-- ENTRIES start --
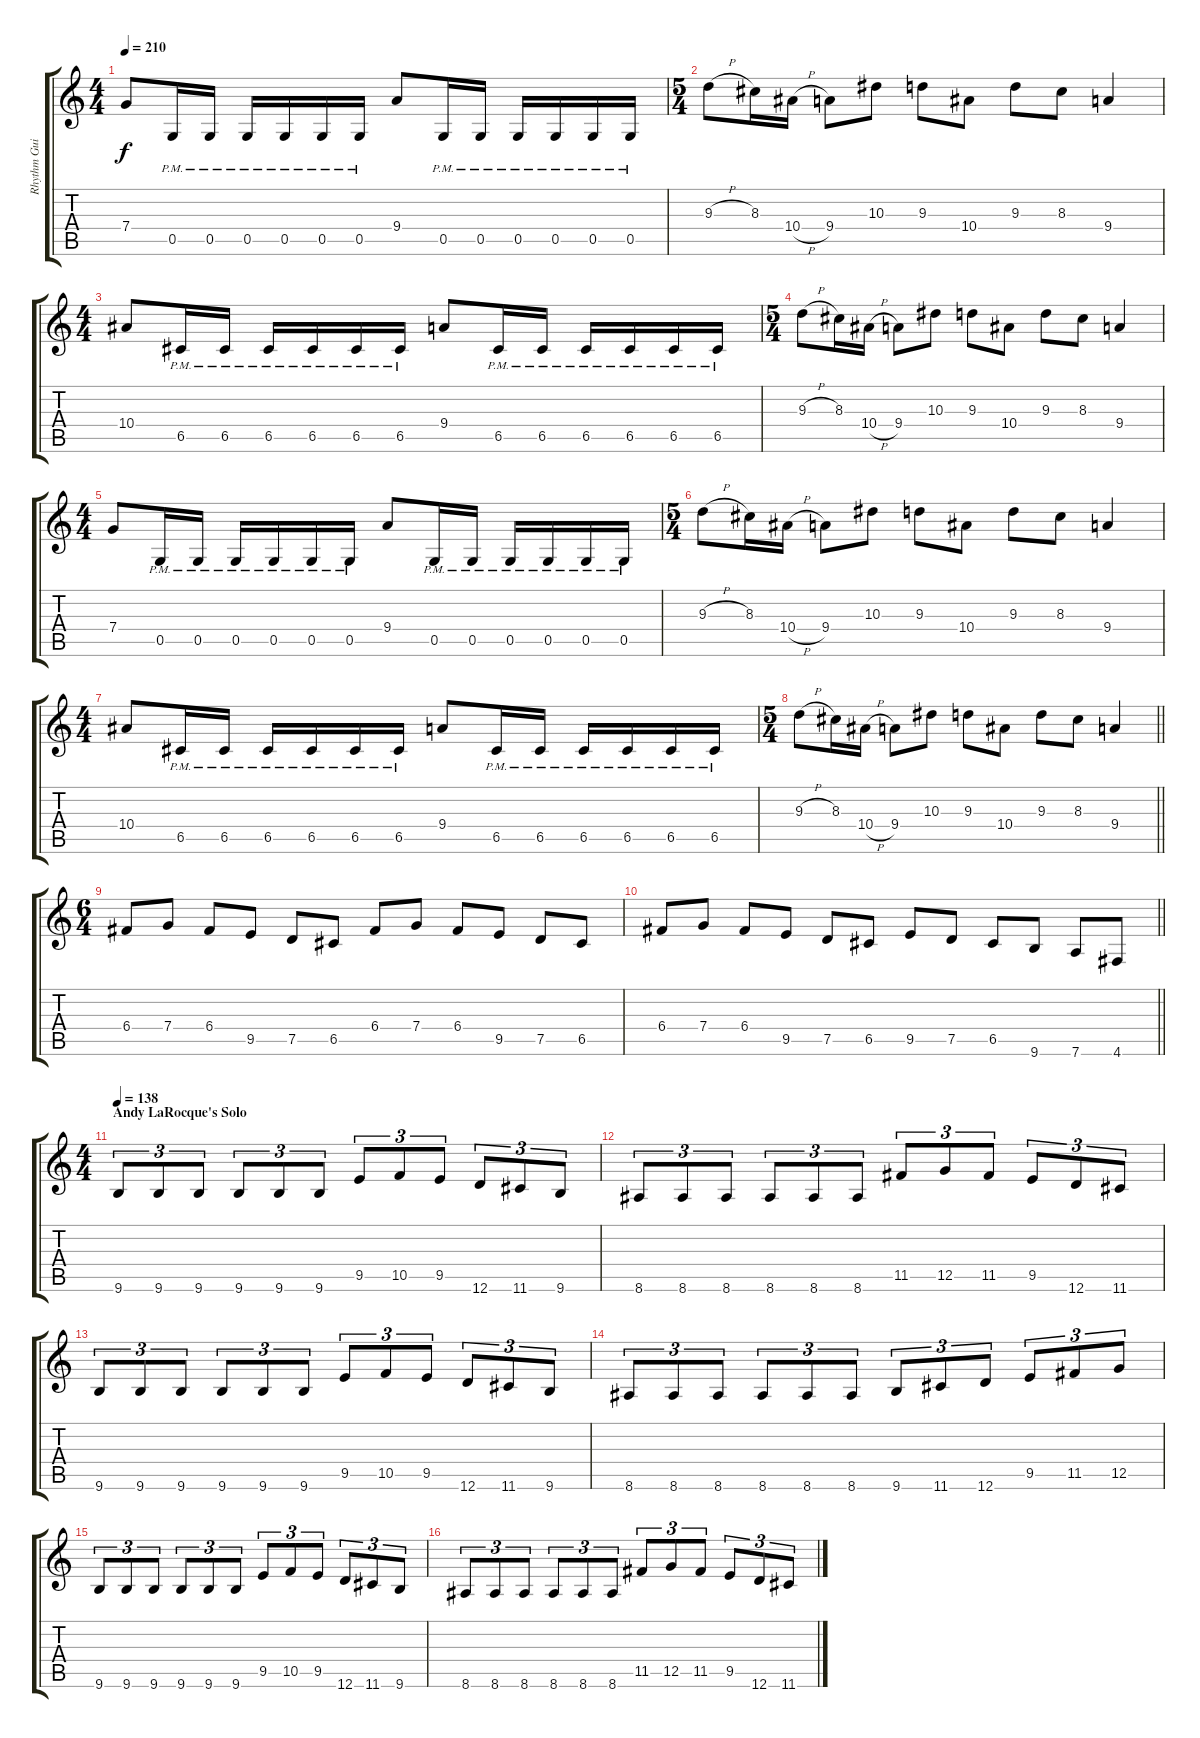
\track ("Rhythm Guitar (Chuck Schuldiner)" "Rhythm Gui") {instrument distortionguitar}
\staff {score tabs}
\tuning (D4 A3 F3 C3 G2 D2) {hide}
\ts (4 4)
\tempo 210
\clef g2
\ks c
7.4.8{dy f} 0.5{pm}.16 0.5{pm}.16 0.5{pm}.16 0.5{pm}.16 0.5{pm}.16 0.5{pm}.16 9.4.8 0.5{pm}.16 0.5{pm}.16 0.5{pm}.16 0.5{pm}.16 0.5{pm}.16 0.5{pm}.16 |
\ts (5 4)
9.3{h}.8 8.3.16 10.4{h}.16 9.4.8 10.3.8 9.3.8 10.4.8 9.3.8 8.3.8 9.4.4 |
\ts (4 4)
10.4.8 6.5{pm}.16 6.5{pm}.16 6.5{pm}.16 6.5{pm}.16 6.5{pm}.16 6.5{pm}.16 9.4.8 6.5{pm}.16 6.5{pm}.16 6.5{pm}.16 6.5{pm}.16 6.5{pm}.16 6.5{pm}.16 |
\ts (5 4)
9.3{h}.8 8.3.16 10.4{h}.16 9.4.8 10.3.8 9.3.8 10.4.8 9.3.8 8.3.8 9.4.4 |
\ts (4 4)
7.4.8 0.5{pm}.16 0.5{pm}.16 0.5{pm}.16 0.5{pm}.16 0.5{pm}.16 0.5{pm}.16 9.4.8 0.5{pm}.16 0.5{pm}.16 0.5{pm}.16 0.5{pm}.16 0.5{pm}.16 0.5{pm}.16 |
\ts (5 4)
9.3{h}.8 8.3.16 10.4{h}.16 9.4.8 10.3.8 9.3.8 10.4.8 9.3.8 8.3.8 9.4.4 |
\ts (4 4)
10.4.8 6.5{pm}.16 6.5{pm}.16 6.5{pm}.16 6.5{pm}.16 6.5{pm}.16 6.5{pm}.16 9.4.8 6.5{pm}.16 6.5{pm}.16 6.5{pm}.16 6.5{pm}.16 6.5{pm}.16 6.5{pm}.16 |
\ts (5 4)
\barLineRight lightlight
9.3{h}.8 8.3.16 10.4{h}.16 9.4.8 10.3.8 9.3.8 10.4.8 9.3.8 8.3.8 9.4.4 |
\ts (6 4)
\section ("" "")
6.4.8 7.4.8 6.4.8 9.5.8 7.5.8 6.5.8 6.4.8 7.4.8 6.4.8 9.5.8 7.5.8 6.5.8 |
\barLineRight lightlight
6.4.8 7.4.8 6.4.8 9.5.8 7.5.8 6.5.8 9.5.8 7.5.8 6.5.8 9.6.8 7.6.8 4.6.8 |
\ts (4 4)
\section ("" "Andy LaRocque's Solo")
\tempo 138
9.6.8{tu (3 2)} 9.6.8{tu (3 2)} 9.6.8{tu (3 2)} 9.6.8{tu (3 2)} 9.6.8{tu (3 2)} 9.6.8{tu (3 2)} 9.5.8{tu (3 2)} 10.5.8{tu (3 2)} 9.5.8{tu (3 2)} 12.6.8{tu (3 2)} 11.6.8{tu (3 2)} 9.6.8{tu (3 2)} |
8.6.8{tu (3 2)} 8.6.8{tu (3 2)} 8.6.8{tu (3 2)} 8.6.8{tu (3 2)} 8.6.8{tu (3 2)} 8.6.8{tu (3 2)} 11.5.8{tu (3 2)} 12.5.8{tu (3 2)} 11.5.8{tu (3 2)} 9.5.8{tu (3 2)} 12.6.8{tu (3 2)} 11.6.8{tu (3 2)} |
9.6.8{tu (3 2)} 9.6.8{tu (3 2)} 9.6.8{tu (3 2)} 9.6.8{tu (3 2)} 9.6.8{tu (3 2)} 9.6.8{tu (3 2)} 9.5.8{tu (3 2)} 10.5.8{tu (3 2)} 9.5.8{tu (3 2)} 12.6.8{tu (3 2)} 11.6.8{tu (3 2)} 9.6.8{tu (3 2)} |
8.6.8{tu (3 2)} 8.6.8{tu (3 2)} 8.6.8{tu (3 2)} 8.6.8{tu (3 2)} 8.6.8{tu (3 2)} 8.6.8{tu (3 2)} 9.6.8{tu (3 2)} 11.6.8{tu (3 2)} 12.6.8{tu (3 2)} 9.5.8{tu (3 2)} 11.5.8{tu (3 2)} 12.5.8{tu (3 2)} |
9.6.8{tu (3 2)} 9.6.8{tu (3 2)} 9.6.8{tu (3 2)} 9.6.8{tu (3 2)} 9.6.8{tu (3 2)} 9.6.8{tu (3 2)} 9.5.8{tu (3 2)} 10.5.8{tu (3 2)} 9.5.8{tu (3 2)} 12.6.8{tu (3 2)} 11.6.8{tu (3 2)} 9.6.8{tu (3 2)} |
8.6.8{tu (3 2)} 8.6.8{tu (3 2)} 8.6.8{tu (3 2)} 8.6.8{tu (3 2)} 8.6.8{tu (3 2)} 8.6.8{tu (3 2)} 11.5.8{tu (3 2)} 12.5.8{tu (3 2)} 11.5.8{tu (3 2)} 9.5.8{tu (3 2)} 12.6.8{tu (3 2)} 11.6.8{tu (3 2)}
-- ENTRIES end --
TO BE DONE » Locate each line above that contains the word "section", and copy those lines.

ANSWER BELOW »
\section ("" "")
\section ("" "Andy LaRocque's Solo")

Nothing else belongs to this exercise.